Ms. Deacon previously served as New Jersey's deputy attorney general and assistant counsel to former Gov. Chris Christie's office. She was also previously assistant director in the department that oversees New Jersey's state employee benefits program.

She said another way employers are being denied access to claims data is through gag clauses placed on brokerage firms that oversee the data. Many large employers use external consulting firms to manage claims data between themselves and their TPA. According to Ms. Deacon, payers often require the middlemen firms to sign nondisclosure agreements, therefore preventing them from sharing claims data with the employer without permission.

Under the CCA of 2021, self-funded employers are required to attest they have not signed a contract that contains gag clauses. In other words, employers must have access to their medical claims data, along with quality and cost information, to guarantee they are fulfilling their fiduciary duty to employees.

"They're battling this out every day in emails and phone calls, with large employers saying, 'I want my data' and [payers] saying, 'You're not getting it,'" she said. "I think we can all surmise that there's a reason why [payers] are fighting so hard not to deliver — they're afraid of what we're going to find."

On July 12, the House Education & Workforce Committee advanced two bills that would strengthen price transparency requirements for commercial health plans and require that health plans' contracts with brokers allow employers to access all de-identified claims and employee encounter data. The legislation would also introduce penalties of up to $10,000 per day for TPAs with a gag clause in their contracts with brokers or employers, and would allow for employers to offer a written explanation if they are unable to access claims data.

Ms. Deacon noted there is a window of time employers have to "get their house in order," but more clarity will be provided around who ultimately owns claims data through the outcomes of the lawsuits against major TPAs, such as the Kraft-Aetna case.

Through those cases, judges will have to determine whether a TPA that negotiates rates or allegedly adds undisclosed fees is a functional fiduciary or is simply operating under a contractual relationship. 

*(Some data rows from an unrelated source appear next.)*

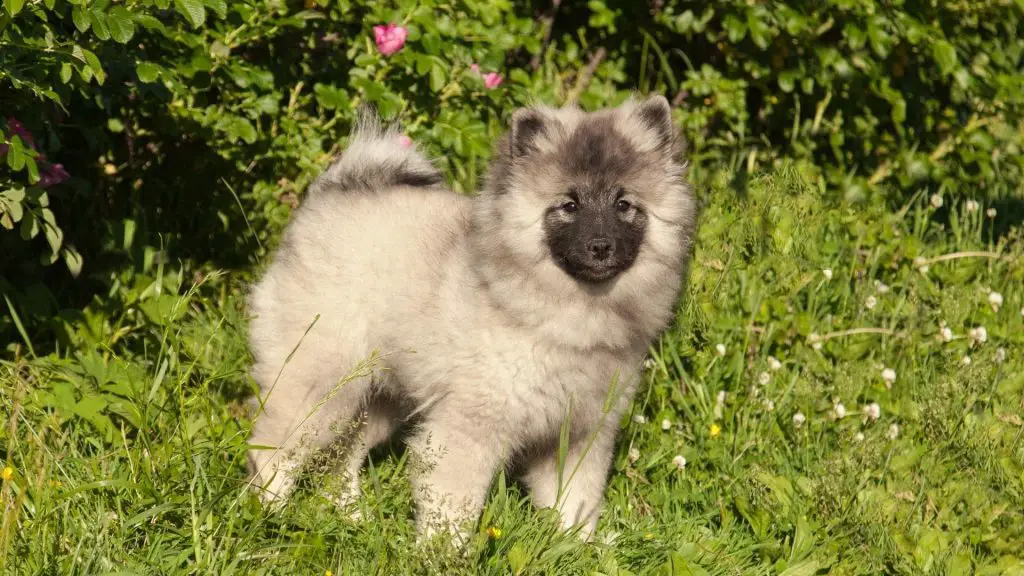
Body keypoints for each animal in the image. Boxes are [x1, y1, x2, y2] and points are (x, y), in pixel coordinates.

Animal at [244, 95, 700, 541]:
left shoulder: (579, 436)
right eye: (569, 206)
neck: (572, 310)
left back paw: (350, 519)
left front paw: (573, 549)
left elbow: (575, 505)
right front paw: (443, 554)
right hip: (323, 383)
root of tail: (331, 193)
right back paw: (270, 515)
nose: (601, 246)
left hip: (375, 398)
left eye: (624, 205)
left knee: (340, 459)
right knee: (273, 448)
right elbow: (454, 508)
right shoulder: (469, 429)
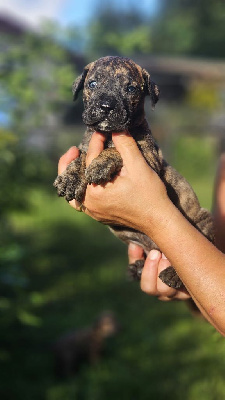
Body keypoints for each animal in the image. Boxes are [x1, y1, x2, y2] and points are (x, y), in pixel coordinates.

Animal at [54, 55, 214, 288]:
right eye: (92, 84)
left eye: (130, 89)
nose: (106, 106)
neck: (108, 134)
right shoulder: (86, 145)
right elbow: (80, 157)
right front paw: (70, 178)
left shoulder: (148, 158)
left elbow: (116, 151)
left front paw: (100, 165)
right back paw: (138, 267)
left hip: (204, 221)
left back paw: (173, 275)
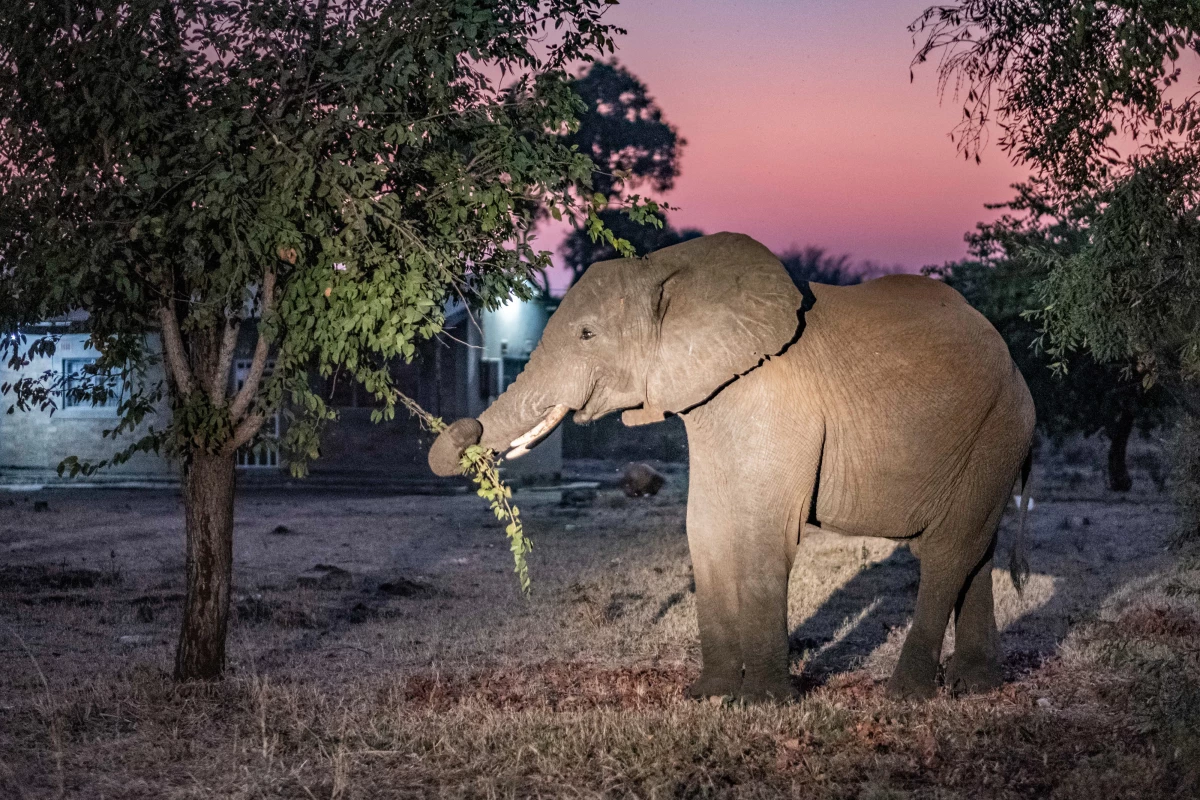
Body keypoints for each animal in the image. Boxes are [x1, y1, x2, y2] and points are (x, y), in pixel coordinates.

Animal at [429, 232, 1035, 702]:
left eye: (586, 334)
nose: (465, 431)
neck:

"If the answer is that they are a fiduciary, I think every attorney's office in America is going to get a big notice and it will be an industry-shifting moment," Ms. Deacon said. "If it goes the other way, which the First Circuit has ruled in a different case, you likewise will still have an industry-shifting moment."

Ms. Deacon's advice for self-funded employers is to hire outside counsel and begin documenting a fiduciary process that shows there is no violation of obligations to employees.

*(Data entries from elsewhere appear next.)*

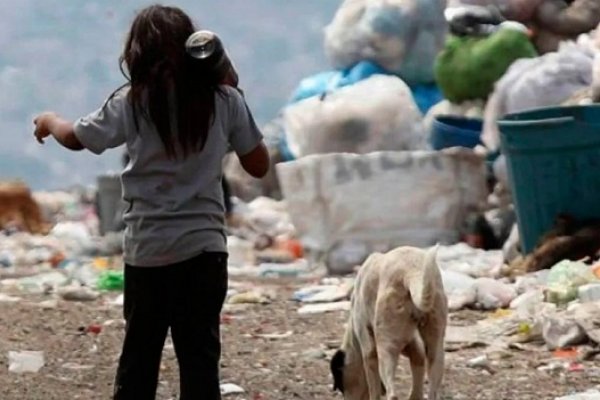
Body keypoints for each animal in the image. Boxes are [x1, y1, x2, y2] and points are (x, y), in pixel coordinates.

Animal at [330, 245, 448, 398]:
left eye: (340, 386)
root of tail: (411, 271)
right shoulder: (415, 348)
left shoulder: (369, 352)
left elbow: (373, 389)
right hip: (436, 346)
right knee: (433, 387)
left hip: (386, 348)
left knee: (392, 393)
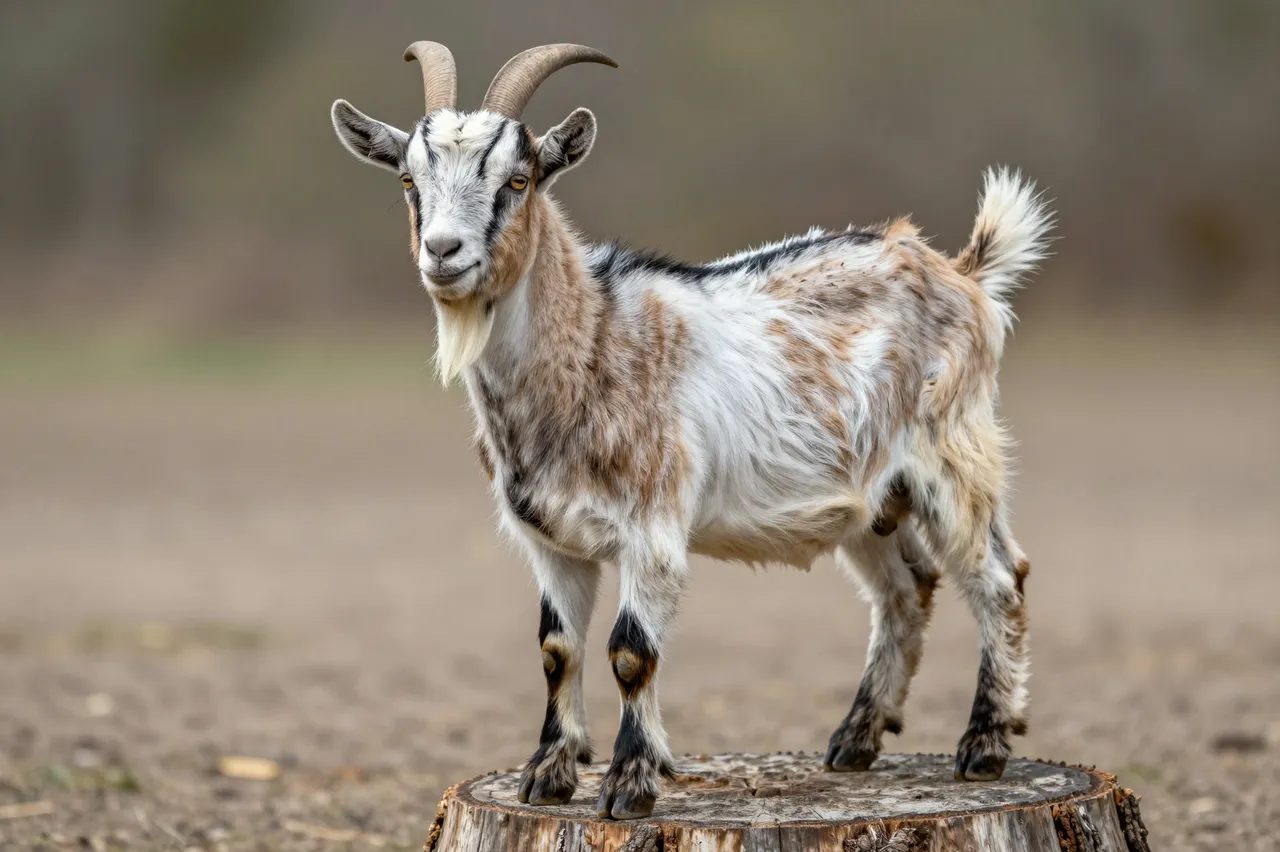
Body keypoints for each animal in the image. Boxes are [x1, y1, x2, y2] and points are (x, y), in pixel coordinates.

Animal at [331, 42, 1053, 821]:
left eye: (517, 180)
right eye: (409, 179)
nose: (444, 251)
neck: (593, 341)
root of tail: (961, 271)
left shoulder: (653, 529)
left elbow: (629, 651)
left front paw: (629, 784)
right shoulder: (549, 539)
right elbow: (557, 649)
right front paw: (548, 776)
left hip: (953, 455)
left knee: (999, 578)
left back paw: (984, 745)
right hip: (869, 500)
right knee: (906, 588)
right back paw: (855, 739)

"The most important piece of this is C-suite engagement," she said. "Start talking to your CFOs and chief risk officers about the real financial risk your company is facing by not doing something."

"We need to spend more time as an industry thinking about why it is taking lawsuits to make these changes," she added. "When the employer purchasers have the power and an insurer says, 'I'm not going to give you your data,' take your business elsewhere. Why isn't that happening?"